Globally, child marriage is declining as per a UNICEF March 2018 report. The ratio of women married as children has decreased by 15% in the last decade, and South Asia has seen the highest fall in child marriages. In numbers, due to India’s progress in addressing this issue. However, many districts still witness this social evil – it is especially pronounced in tribal communities and in some castes. As early as 1929 (under the Child Marriage Restraint Act 1929 of British India Legislature) India has been attempting to wipe out the practice of child marriage.
India has therefore been struggling with child marriage for over seventy years, even after child marriage was prohibited under The Child Marriage Act of 2006.
Reporting of child marriage has increased
On the face of it, the National Crime Records Bureau statement of 326 incidents of child marriage in 2016 seems low. However, it must be kept in mind that India has the highest number of child brides in the world, with one out of every three women (20-24 years) in rural India married before the age of 18. While its social acceptance seems responsible for low reporting, the increase in year-on-year reports (from 222 in 2012 to 326 in 2016) indicates that reporting is increasing. Reporting is also compromised due to lack of birth certificates for girl children.
Girl children are more affected by child marriage
The number of girls affected by child marriage is higher than that of boys. As per the Economic Survey 2018 ‘preference of sons’ is a major reason for India’s slow economic development. Till date, investments in girl child education and their future is low, making marriage the only viable option for their future. When looking at the absolute numbers in terms of population married under the age of 18, 85 million out of 100 million married children are girls.
Why child marriage continues in India
While India has a legal ban on child marriage, it persists across India. There are two major reasons for this.
i. The inadequacy of the Right to Education act: While the Right to Education act has enabled a sharp increase in girl child enrollment, the Act provides coverage for children only up to the age of 14. This results in a spike in dropout rates after attaining elementary education, especially in rural, remote and tribal areas, where education and employability for girls are difficult to access. Ass a result, it is both preferable and socially acceptable for girls to be married off in childhood.
ii. Safety of girl children: India has weak child protection mechanisms at the local level, as well as redressal system at state and national levels. As a result, states are unable to ensure safer cities and villages for girl children, making them drop out. As per a study by NGO Save the Children conducted in in Odisha, Bihar and Rajasthan found that girl children felt that employability can earn them respect. They showed a preference for skills like the confidence to talk to unknown people, English speaking, job market-oriented skills, and computer knowledge.
iii. Irrelevance of education: Education must be designed to be relevant to all, but in its current form, it is not capable of creating immediate economic benefits for tribal, disadvantaged and poor communities. Desperation for immediate economic benefit and its linkage to dowry also forces parents of both boys and girls to marry their children early.

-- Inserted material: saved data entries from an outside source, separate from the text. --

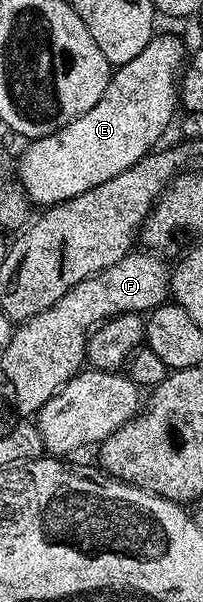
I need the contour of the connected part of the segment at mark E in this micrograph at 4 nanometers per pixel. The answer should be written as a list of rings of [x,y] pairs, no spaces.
[[[162,32],[146,42],[146,50],[142,50],[138,58],[130,58],[130,62],[119,65],[113,71],[102,98],[98,98],[86,114],[74,118],[74,122],[62,126],[54,134],[46,134],[27,145],[29,148],[20,156],[19,187],[33,205],[61,204],[78,194],[86,194],[86,190],[94,190],[94,186],[102,186],[102,182],[110,182],[110,178],[133,168],[143,156],[153,151],[159,145],[156,143],[163,138],[164,131],[171,124],[173,127],[176,104],[178,108],[178,81],[186,67],[186,52],[184,56],[184,44],[178,37]]]

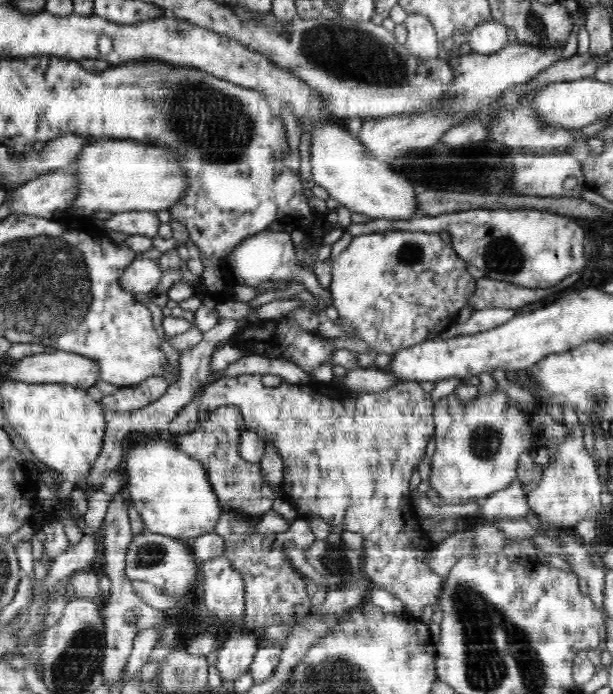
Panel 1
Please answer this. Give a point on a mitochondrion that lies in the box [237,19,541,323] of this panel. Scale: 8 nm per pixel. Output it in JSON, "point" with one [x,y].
{"point":[350,53]}

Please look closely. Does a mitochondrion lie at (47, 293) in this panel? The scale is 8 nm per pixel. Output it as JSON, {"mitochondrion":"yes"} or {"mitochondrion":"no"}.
{"mitochondrion":"yes"}

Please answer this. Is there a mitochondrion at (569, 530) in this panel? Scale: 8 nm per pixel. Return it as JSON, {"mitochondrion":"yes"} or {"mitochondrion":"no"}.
{"mitochondrion":"no"}

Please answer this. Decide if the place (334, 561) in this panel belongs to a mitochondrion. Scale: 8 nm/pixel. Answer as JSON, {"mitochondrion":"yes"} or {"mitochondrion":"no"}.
{"mitochondrion":"yes"}

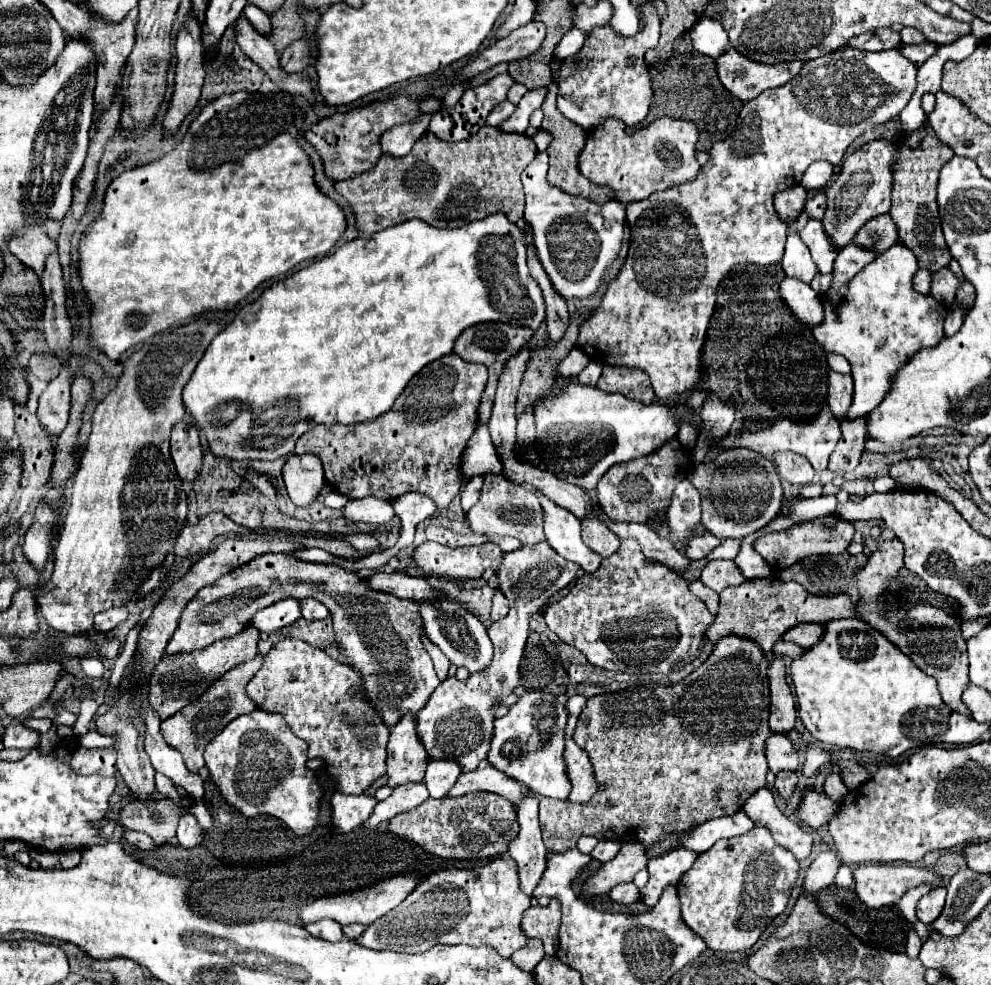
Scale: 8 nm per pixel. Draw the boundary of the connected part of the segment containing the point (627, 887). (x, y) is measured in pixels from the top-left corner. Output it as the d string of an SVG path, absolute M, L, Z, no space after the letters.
M633 881L629 883L619 883L617 887L613 887L609 891L609 897L615 901L615 903L621 903L621 905L633 905L639 901L639 889Z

Parents of girls prefer early marriage due to the lower dowry they must pay, whereas parents of boys look forward to earnings from the dowry.
Assisted by those who donate to NGO fundraising, Save the Children India has supported villages in Rajasthan, Punjab and Haryana to address child marriage. In these programmes, it discovered that
choices and protection mechanism are vital to reducing child marriages. More than poverty, these essentials must be provided. Early marriage can devastate a girl’s future potential, pushing her into adulthood and motherhood for girls before they are physically and mentally ready. It restricts their educational and economic opportunities, creating a vicious cycle for the next generation of girls.